*** LISTED ENTRIES ***
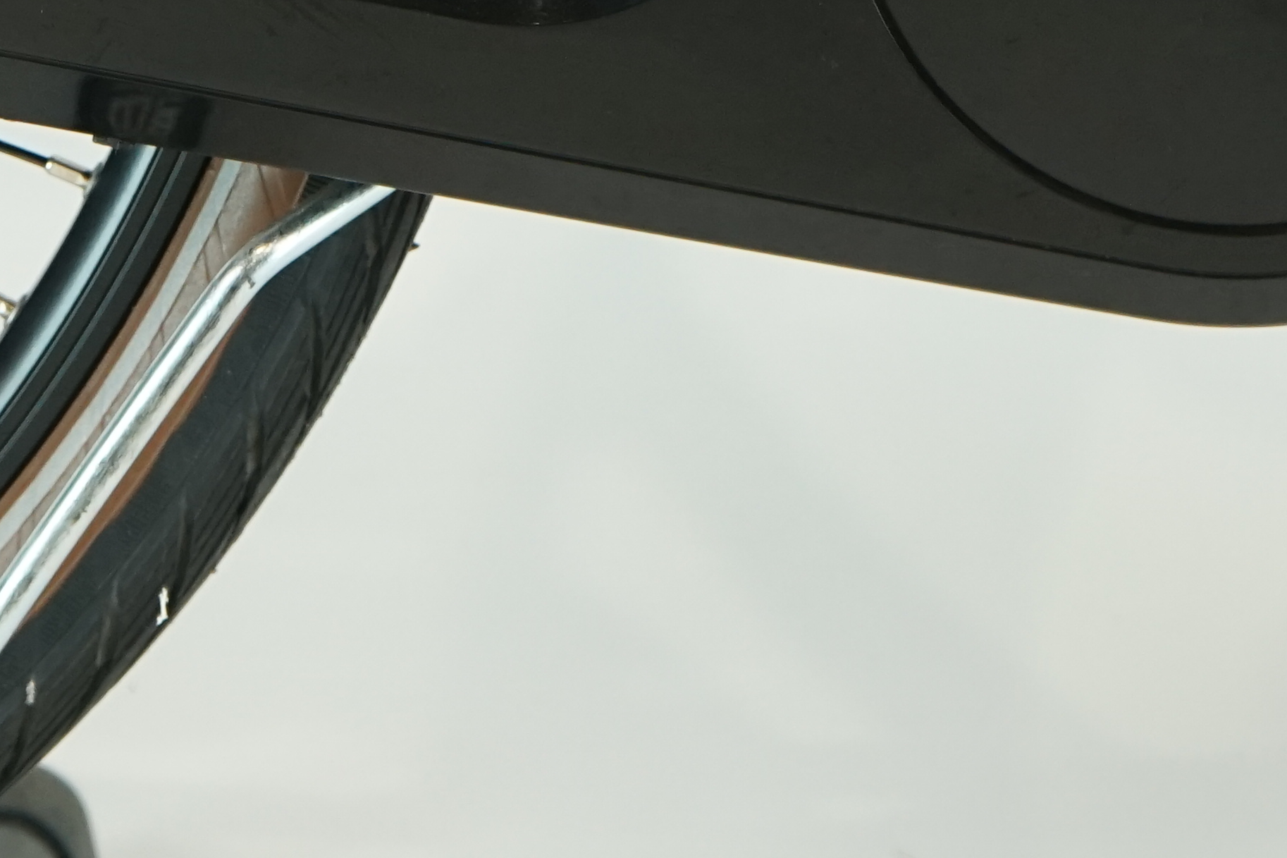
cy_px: -345
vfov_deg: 6.6
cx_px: 290
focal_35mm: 207
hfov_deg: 9.9
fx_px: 7399
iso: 1250
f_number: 5.6
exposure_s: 1/200
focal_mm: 63
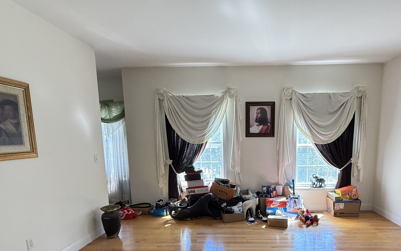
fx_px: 230
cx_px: 243
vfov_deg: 55.9
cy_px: 170
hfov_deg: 81.2
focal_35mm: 21
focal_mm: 2.22
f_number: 2.2
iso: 320
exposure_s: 1/80
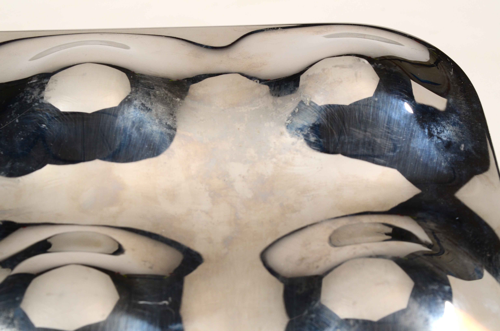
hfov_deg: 24.7
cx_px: 250
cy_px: 166
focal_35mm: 82
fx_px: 1143
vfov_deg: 16.5
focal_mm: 55
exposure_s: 1/160
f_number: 16
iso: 400
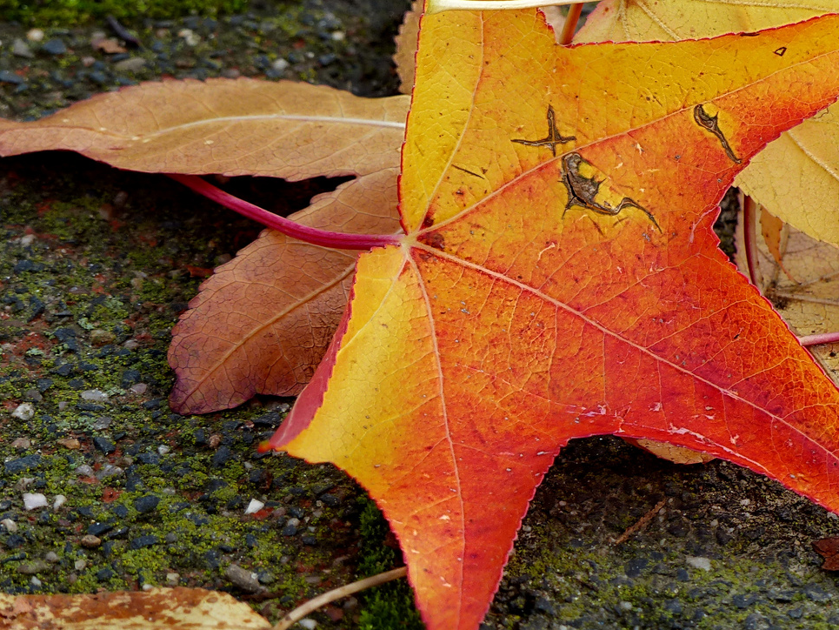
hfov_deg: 5.2
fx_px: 9187
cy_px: 289
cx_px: 576
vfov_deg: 3.9
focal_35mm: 379
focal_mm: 45.7
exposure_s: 1/160
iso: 100
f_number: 4
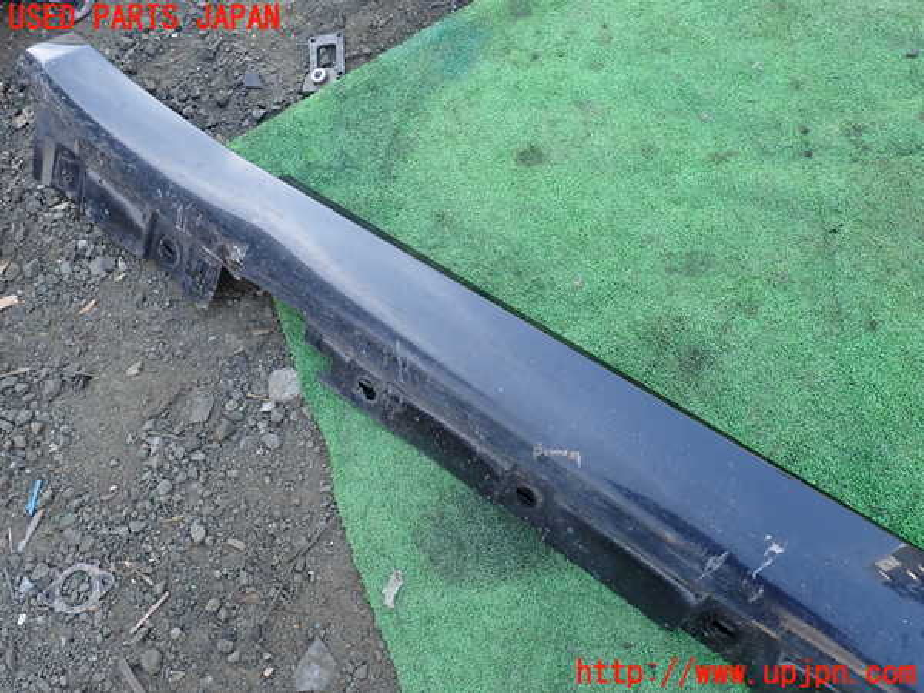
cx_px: 462
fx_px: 667
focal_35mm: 25
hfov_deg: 69.4
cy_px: 346
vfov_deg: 54.9
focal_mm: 4.5
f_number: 2.8
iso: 100
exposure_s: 1/100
*** End of LISTED ENTRIES ***
**EXERCISE AIM:** Copy out exactly the lines that begin at the line with "hfov_deg: 5.2" and end at the final line of the entries above. Leave out the pictures.

**COMPLETED EXERCISE:**
hfov_deg: 5.2
fx_px: 9187
cy_px: 289
cx_px: 576
vfov_deg: 3.9
focal_35mm: 379
focal_mm: 45.7
exposure_s: 1/160
iso: 100
f_number: 4
cx_px: 462
fx_px: 667
focal_35mm: 25
hfov_deg: 69.4
cy_px: 346
vfov_deg: 54.9
focal_mm: 4.5
f_number: 2.8
iso: 100
exposure_s: 1/100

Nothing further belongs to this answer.